Activision Blizzard is being sued for wrongful death by the family of an employee that died by suicide after allegedly being sexually harassed.
As reported by the Washington Post, the family of 32-year-old Activision Blizzard finance manager Kerri Moynihan, who was found dead during a company retreat in 2017, are claiming sexual harassment was a "significant factor" in her suicide.
Moynihan's death was one of many disturbing incidents referenced in last year's State of California lawsuit, which called Activision Blizzard "a breeding ground for harassment and discrimination against women" and spoke of a "frat boy culture" at the company where "women were subjected to numerous sexual comments and advances, groping and unwanted physical touching, and other forms of harassment."
The California lawsuit also specifically alleged that male co-workers had passed around a picture of Moynihan's vagina during the business retreat prior to her suicide (although she was not directly named in the filing), and referenced a "male supervisor" who was claimed to have brought sex toys with him on the trip.
That supervisor is named as Greg Restituito in the new wrongful death filing, submitted to the Los Angeles Superior Court, with Paul and Janet Moynihan claiming Restituito initially lied to California investigators looking into their daughters's death at Disney's Grand Californian Hotel & Spa - concealing the fact he had a sexual relationship with Moynihan, while also attempting to hide evidence of the relationship following her death.
The lawsuit also alleges Activision Blizzard refused to hand Moynihan's company-issued laptop over to police during the inquiry, claimed her mobile phone had been "wiped", and refused to give investigators access to Restituito's laptop and mobile phone.
In a statement provided to the Wall Street Journal in response to its latest report, Activision Blizzard declined to directly address allegations made in the lawsuit, only saying it was "deeply saddened by the tragic death of Ms.
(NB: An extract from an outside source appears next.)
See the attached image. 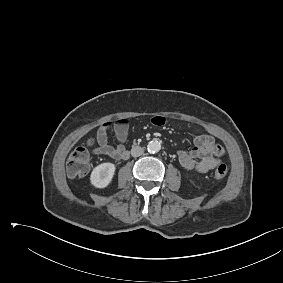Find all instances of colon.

Moynihan, who was a valued member of the company" and that it would "address the complaint through the legal process as appropriate, and out of respect for the family [had] no further comment at this time."
Activision Blizzard did, of course, take a considerably more combative tone in a statement released following the publication of last year's state of California lawsuit, claiming the filing contained "distorted, and in many cases false, descriptions of Blizzard's past", insisting, "It is this type of irresponsible behaviour from unaccountable State bureaucrats that are driving many of the State's best businesses out of California."
Condemnation of that statement's tone was swift, and Activision Blizzard's attempts to right its public image have only worsened since then. CEO Bobby Kotick was subsequently the subject of a damning report claiming he was aware of sexual misconduct within the company "for years", and the publisher's repeated insistence it is working hard to improve its company culture continues to be undermined by its actions.
Earlier this week, Activision Blizzard attempted to blame the fact it had failed to introduce a third woman to its board of directors last year, as California state law mandates, on Microsoft's recent $69BN acquisition of the beleaguered publisher.